Takeaway: A fast, carbon all-road bike and stellar parts package for a great price.
- Modern parts package: 1x drivetrain, dropper post, and hydraulic disc brakes
- Super lightweight, vibration-damping frame
- Rolls smooth and fast on grippy 40mm Schwalbe tires
Weight: 21.2 lb.
Back when I used to race ’cross (RIP), people were always reminding each other: “Slow is smooth and smooth is fast.” Well, skip the slow part—this bike smooths everything out so you can just go freaking fast on rough surfaces.
The vibration-damping carbon frame and 40mm Schwalbe G-One Performance tires let me bomb through rough trails and gravel sections so much faster than I would on a road bike (and without my teeth chattering around in my skull).

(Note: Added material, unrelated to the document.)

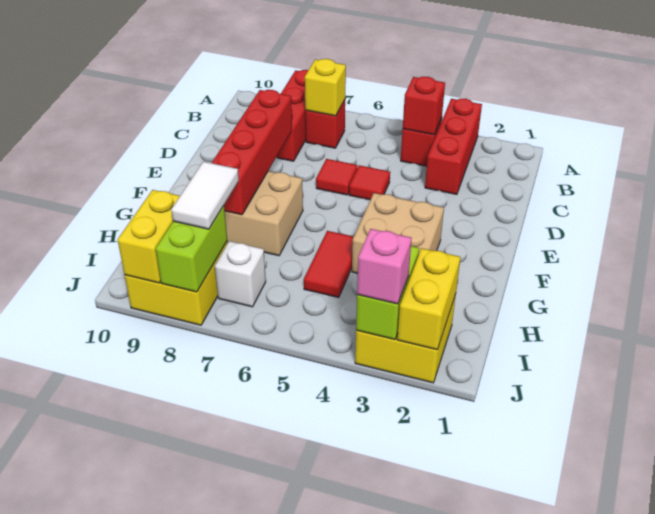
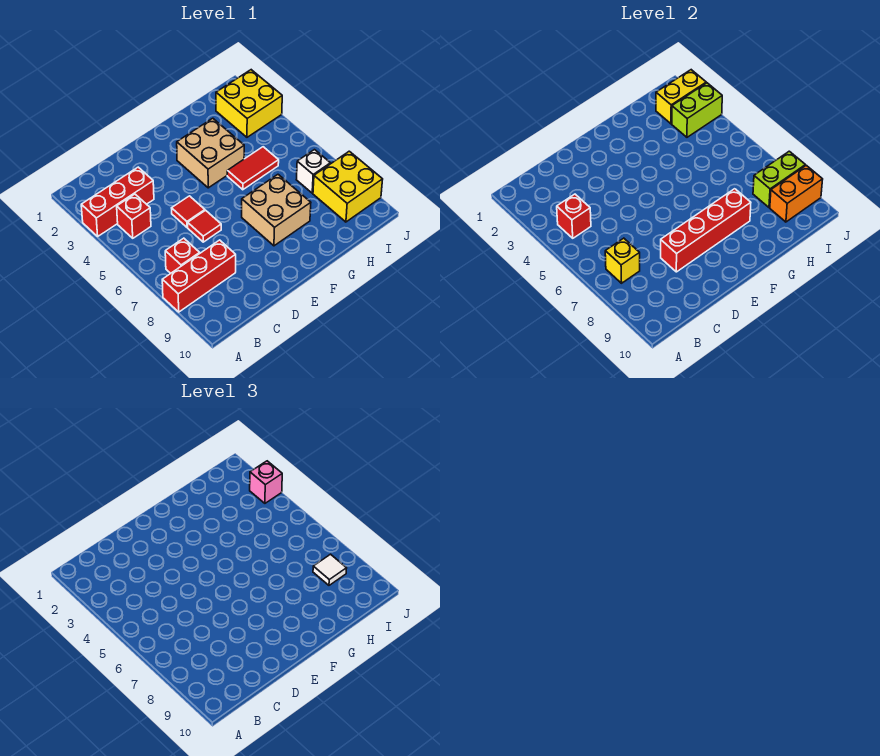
white tile H8:I8 level 3 -> white tile I8 level 3
yellow brick I9:J9 level 2 -> orange brick I9:J9 level 2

The wide rubber felt fantastic on the gravel paths I was riding, and pretty great on the smooth dirt singletrack, too, but they began to lose grip on loose, steep climbs where I needed to stand out of the saddle, getting a little skittery. But on fast, windy descents, they surprised me with how they surely they gripped the ground and kept me feeling in control.
The full carbon frame feels lightweight, which made it easy to hop over logs and rocks. And when trail got technical, I found that the proprietary aluminum rims can take really a beating—which I gave them (poor things) on some rooty, rocky singletrack. As usual, I took it to the edge of its comfort zone on some slightly technical singletrack, and it hit its limit (or rather, mine) climbing uphill through loose or rooty stuff.
The 11-speed Shimano GRX drivetrain performed smoothly and efficiently. The cassette has a cog range from 10 to 42 teeth, ideal for both pushing the pace on flat pavement as well as spinning up gravel climbs. The hydraulic disc brakes are great for riding in messy conditions or mud, since you’ll always grab a handful of control, rather than squealing a pad along a wet rim. Marin shaved a bit off the price by using its proprietary seat, stem, handlebar, and wheels—those choices (and the dropper post) make the Headlands 2 among the heavier carbon fiber gravel bikes, but those choices hardly affect the ride quality.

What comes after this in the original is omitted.